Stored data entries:
────
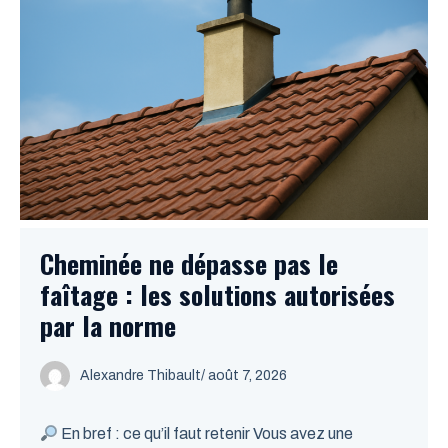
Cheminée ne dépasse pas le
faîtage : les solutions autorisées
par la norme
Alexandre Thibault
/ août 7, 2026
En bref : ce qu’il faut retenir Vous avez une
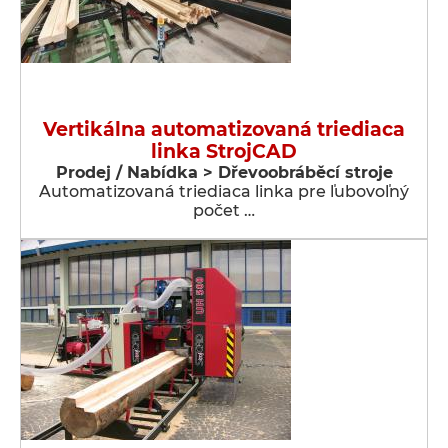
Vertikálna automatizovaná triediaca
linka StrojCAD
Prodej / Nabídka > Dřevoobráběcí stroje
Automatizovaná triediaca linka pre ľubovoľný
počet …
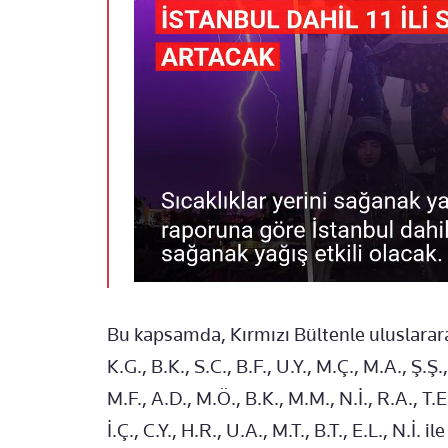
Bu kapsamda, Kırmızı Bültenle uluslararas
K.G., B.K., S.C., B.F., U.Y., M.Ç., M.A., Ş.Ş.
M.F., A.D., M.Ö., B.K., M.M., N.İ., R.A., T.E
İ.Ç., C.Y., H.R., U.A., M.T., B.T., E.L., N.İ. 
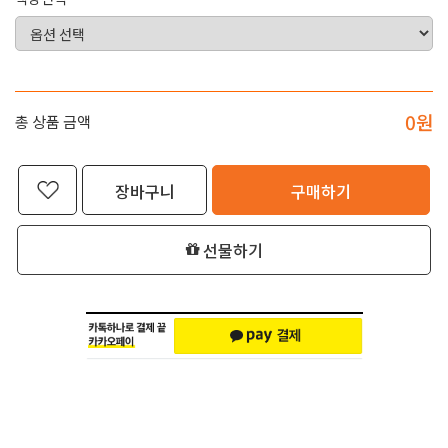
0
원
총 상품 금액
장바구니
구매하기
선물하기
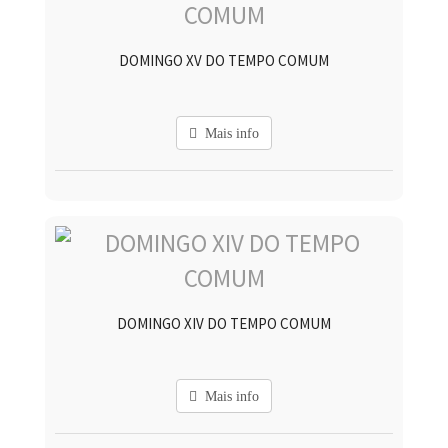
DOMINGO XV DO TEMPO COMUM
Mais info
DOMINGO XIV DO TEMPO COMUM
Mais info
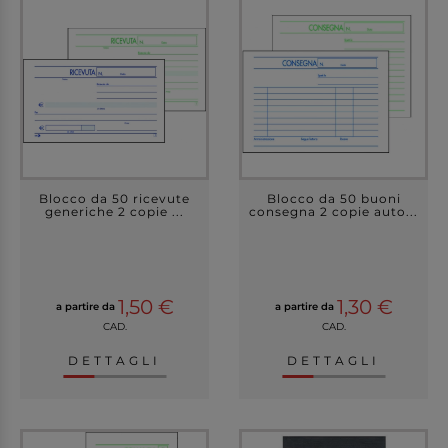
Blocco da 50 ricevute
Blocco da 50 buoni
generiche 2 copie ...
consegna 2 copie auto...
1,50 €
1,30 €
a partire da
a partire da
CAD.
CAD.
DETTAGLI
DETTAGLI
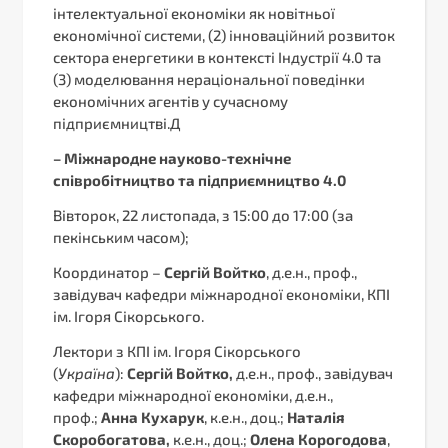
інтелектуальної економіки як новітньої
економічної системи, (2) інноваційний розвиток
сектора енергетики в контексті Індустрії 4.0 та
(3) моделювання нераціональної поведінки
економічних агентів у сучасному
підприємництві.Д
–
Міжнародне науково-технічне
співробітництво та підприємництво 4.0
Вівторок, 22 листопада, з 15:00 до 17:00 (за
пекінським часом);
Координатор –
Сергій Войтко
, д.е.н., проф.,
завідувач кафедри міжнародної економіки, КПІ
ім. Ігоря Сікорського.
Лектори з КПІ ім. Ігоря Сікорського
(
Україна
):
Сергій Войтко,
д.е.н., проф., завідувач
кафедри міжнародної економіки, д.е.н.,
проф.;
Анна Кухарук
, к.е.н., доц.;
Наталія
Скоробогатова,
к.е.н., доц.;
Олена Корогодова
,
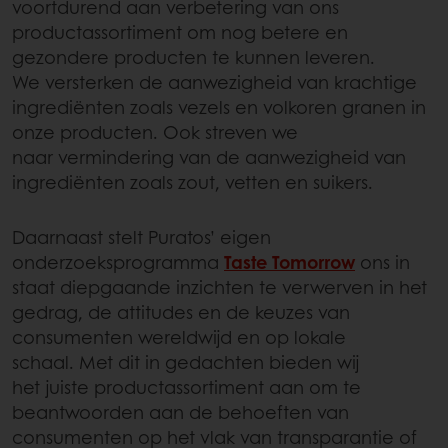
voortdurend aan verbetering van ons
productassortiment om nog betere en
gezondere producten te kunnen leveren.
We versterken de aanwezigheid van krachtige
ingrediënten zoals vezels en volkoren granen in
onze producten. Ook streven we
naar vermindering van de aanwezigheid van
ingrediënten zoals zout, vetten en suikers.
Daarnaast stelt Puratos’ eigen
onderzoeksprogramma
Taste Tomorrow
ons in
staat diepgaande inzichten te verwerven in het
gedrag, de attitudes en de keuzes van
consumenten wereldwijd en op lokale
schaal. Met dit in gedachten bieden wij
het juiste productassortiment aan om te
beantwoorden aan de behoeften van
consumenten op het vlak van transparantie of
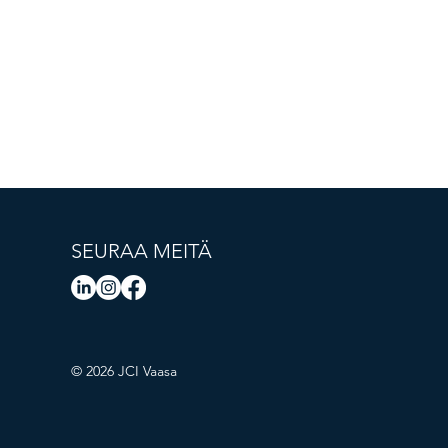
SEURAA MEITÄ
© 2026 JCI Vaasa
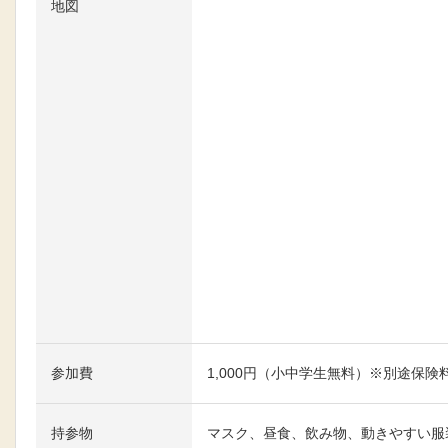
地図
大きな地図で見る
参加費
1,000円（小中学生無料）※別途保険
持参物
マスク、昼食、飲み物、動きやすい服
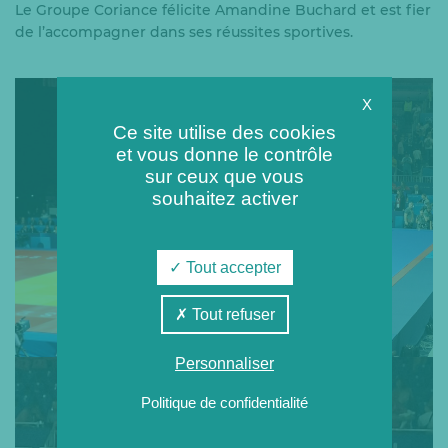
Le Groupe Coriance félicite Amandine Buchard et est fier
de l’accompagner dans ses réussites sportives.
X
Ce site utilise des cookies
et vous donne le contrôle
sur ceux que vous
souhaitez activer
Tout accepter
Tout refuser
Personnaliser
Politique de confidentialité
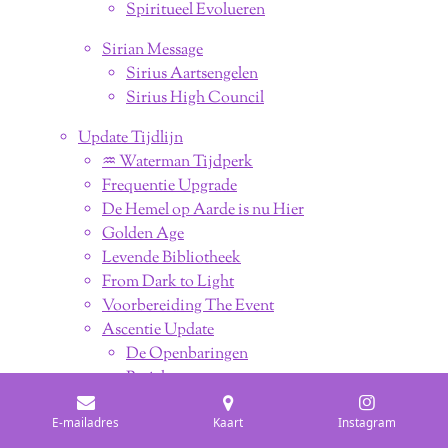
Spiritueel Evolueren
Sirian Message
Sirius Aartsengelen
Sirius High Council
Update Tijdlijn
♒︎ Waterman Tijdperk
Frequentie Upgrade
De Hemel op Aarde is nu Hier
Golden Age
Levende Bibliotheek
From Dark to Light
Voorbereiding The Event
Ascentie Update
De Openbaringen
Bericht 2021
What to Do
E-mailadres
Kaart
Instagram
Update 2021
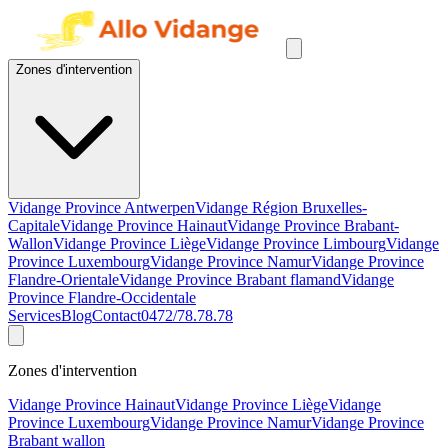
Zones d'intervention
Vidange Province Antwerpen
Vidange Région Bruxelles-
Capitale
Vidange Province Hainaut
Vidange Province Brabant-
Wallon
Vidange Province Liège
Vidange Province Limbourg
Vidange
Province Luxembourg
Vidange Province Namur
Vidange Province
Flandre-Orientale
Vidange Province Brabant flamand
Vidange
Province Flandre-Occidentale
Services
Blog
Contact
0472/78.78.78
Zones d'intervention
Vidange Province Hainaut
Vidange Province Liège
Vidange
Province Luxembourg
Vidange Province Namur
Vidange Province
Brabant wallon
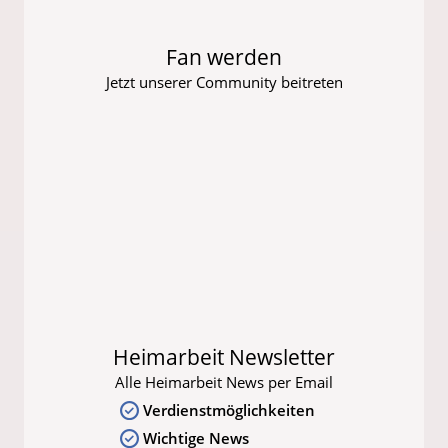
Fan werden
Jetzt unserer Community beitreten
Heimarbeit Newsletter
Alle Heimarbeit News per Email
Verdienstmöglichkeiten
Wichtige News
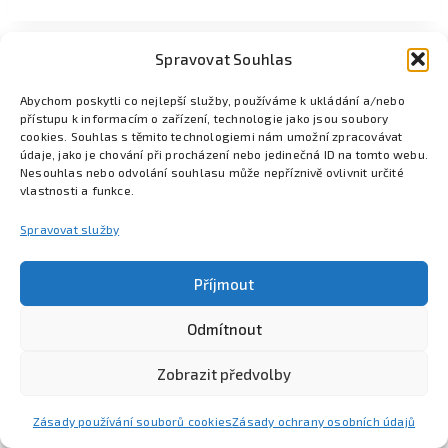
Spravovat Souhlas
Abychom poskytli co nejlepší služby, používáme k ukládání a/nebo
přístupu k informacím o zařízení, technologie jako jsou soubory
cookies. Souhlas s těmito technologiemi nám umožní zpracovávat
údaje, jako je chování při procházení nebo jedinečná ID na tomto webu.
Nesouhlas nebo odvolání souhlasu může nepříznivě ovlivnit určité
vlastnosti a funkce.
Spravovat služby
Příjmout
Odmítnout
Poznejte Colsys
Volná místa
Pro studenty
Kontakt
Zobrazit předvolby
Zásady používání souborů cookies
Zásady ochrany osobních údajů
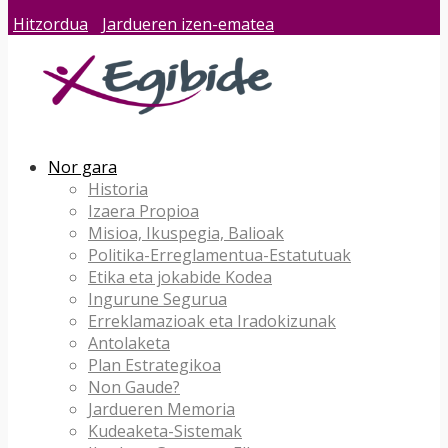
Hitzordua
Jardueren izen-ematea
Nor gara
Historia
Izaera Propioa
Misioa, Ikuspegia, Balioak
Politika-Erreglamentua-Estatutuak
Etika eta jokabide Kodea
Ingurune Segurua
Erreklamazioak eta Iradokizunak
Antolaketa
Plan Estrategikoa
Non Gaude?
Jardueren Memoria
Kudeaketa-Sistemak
────
WHAT THE TASK REQUIRES: Retype the records in full, exactly as given, and omit the pictures.

REPLY TO THE TASK:
Cheminée ne dépasse pas le
faîtage : les solutions autorisées
par la norme
Alexandre Thibault
/ août 7, 2026
En bref : ce qu’il faut retenir Vous avez une
Vertikálna automatizovaná triediaca
linka StrojCAD
Prodej / Nabídka > Dřevoobráběcí stroje
Automatizovaná triediaca linka pre ľubovoľný
počet …
Bu kapsamda, Kırmızı Bültenle uluslararas
K.G., B.K., S.C., B.F., U.Y., M.Ç., M.A., Ş.Ş.
M.F., A.D., M.Ö., B.K., M.M., N.İ., R.A., T.E
İ.Ç., C.Y., H.R., U.A., M.T., B.T., E.L., N.İ. 
0
원
총 상품 금액
장바구니
구매하기
선물하기
DOMINGO XV DO TEMPO COMUM
Mais info
DOMINGO XIV DO TEMPO COMUM
Mais info
Blocco da 50 ricevute
Blocco da 50 buoni
generiche 2 copie ...
consegna 2 copie auto...
1,50 €
1,30 €
a partire da
a partire da
CAD.
CAD.
DETTAGLI
DETTAGLI
інтелектуальної економіки як новітньої
економічної системи, (2) інноваційний розвиток
сектора енергетики в контексті Індустрії 4.0 та
(3) моделювання нераціональної поведінки
економічних агентів у сучасному
підприємництві.Д
–
Міжнародне науково-технічне
співробітництво та підприємництво 4.0
Вівторок, 22 листопада, з 15:00 до 17:00 (за
пекінським часом);
Координатор –
Сергій Войтко
, д.е.н., проф.,
завідувач кафедри міжнародної економіки, КПІ
ім. Ігоря Сікорського.
Лектори з КПІ ім. Ігоря Сікорського
(
Україна
):
Сергій Войтко,
д.е.н., проф., завідувач
кафедри міжнародної економіки, д.е.н.,
проф.;
Анна Кухарук
, к.е.н., доц.;
Наталія
Скоробогатова,
к.е.н., доц.;
Олена Корогодова
,
voortdurend aan verbetering van ons
productassortiment om nog betere en
gezondere producten te kunnen leveren.
We versterken de aanwezigheid van krachtige
ingrediënten zoals vezels en volkoren granen in
onze producten. Ook streven we
naar vermindering van de aanwezigheid van
ingrediënten zoals zout, vetten en suikers.
Daarnaast stelt Puratos’ eigen
onderzoeksprogramma
Taste Tomorrow
ons in
staat diepgaande inzichten te verwerven in het
gedrag, de attitudes en de keuzes van
consumenten wereldwijd en op lokale
schaal. Met dit in gedachten bieden wij
het juiste productassortiment aan om te
beantwoorden aan de behoeften van
consumenten op het vlak van transparantie of
SEURAA MEITÄ
© 2026 JCI Vaasa
地図
大きな地図で見る
参加費
1,000円（小中学生無料）※別途保険
持参物
マスク、昼食、飲み物、動きやすい服
Le Groupe Coriance félicite Amandine Buchard et est fier
de l’accompagner dans ses réussites sportives.
X
Ce site utilise des cookies
et vous donne le contrôle
sur ceux que vous
souhaitez activer
Tout accepter
Tout refuser
Personnaliser
Politique de confidentialité
Spiritueel Evolueren
Sirian Message
Sirius Aartsengelen
Sirius High Council
Update Tijdlijn
♒︎ Waterman Tijdperk
Frequentie Upgrade
De Hemel op Aarde is nu Hier
Golden Age
Levende Bibliotheek
From Dark to Light
Voorbereiding The Event
Ascentie Update
De Openbaringen
Bericht 2021
What to Do
E-mailadres
Kaart
Instagram
Update 2021
Zones d'intervention
Vidange Province Antwerpen
Vidange Région Bruxelles-
Capitale
Vidange Province Hainaut
Vidange Province Brabant-
Wallon
Vidange Province Liège
Vidange Province Limbourg
Vidange
Province Luxembourg
Vidange Province Namur
Vidange Province
Flandre-Orientale
Vidange Province Brabant flamand
Vidange
Province Flandre-Occidentale
Services
Blog
Contact
0472/78.78.78
Zones d'intervention
Vidange Province Hainaut
Vidange Province Liège
Vidange
Province Luxembourg
Vidange Province Namur
Vidange Province
Brabant wallon
Fan werden
Jetzt unserer Community beitreten
Heimarbeit Newsletter
Alle Heimarbeit News per Email
Verdienstmöglichkeiten
Wichtige News
Spravovat Souhlas
Abychom poskytli co nejlepší služby, používáme k ukládání a/nebo
přístupu k informacím o zařízení, technologie jako jsou soubory
cookies. Souhlas s těmito technologiemi nám umožní zpracovávat
údaje, jako je chování při procházení nebo jedinečná ID na tomto webu.
Nesouhlas nebo odvolání souhlasu může nepříznivě ovlivnit určité
vlastnosti a funkce.
Spravovat služby
Příjmout
Odmítnout
Poznejte Colsys
Volná místa
Pro studenty
Kontakt
Zobrazit předvolby
Zásady používání souborů cookies
Zásady ochrany osobních údajů
Hitzordua
Jardueren izen-ematea
Nor gara
Historia
Izaera Propioa
Misioa, Ikuspegia, Balioak
Politika-Erreglamentua-Estatutuak
Etika eta jokabide Kodea
Ingurune Segurua
Erreklamazioak eta Iradokizunak
Antolaketa
Plan Estrategikoa
Non Gaude?
Jardueren Memoria
Kudeaketa-Sistemak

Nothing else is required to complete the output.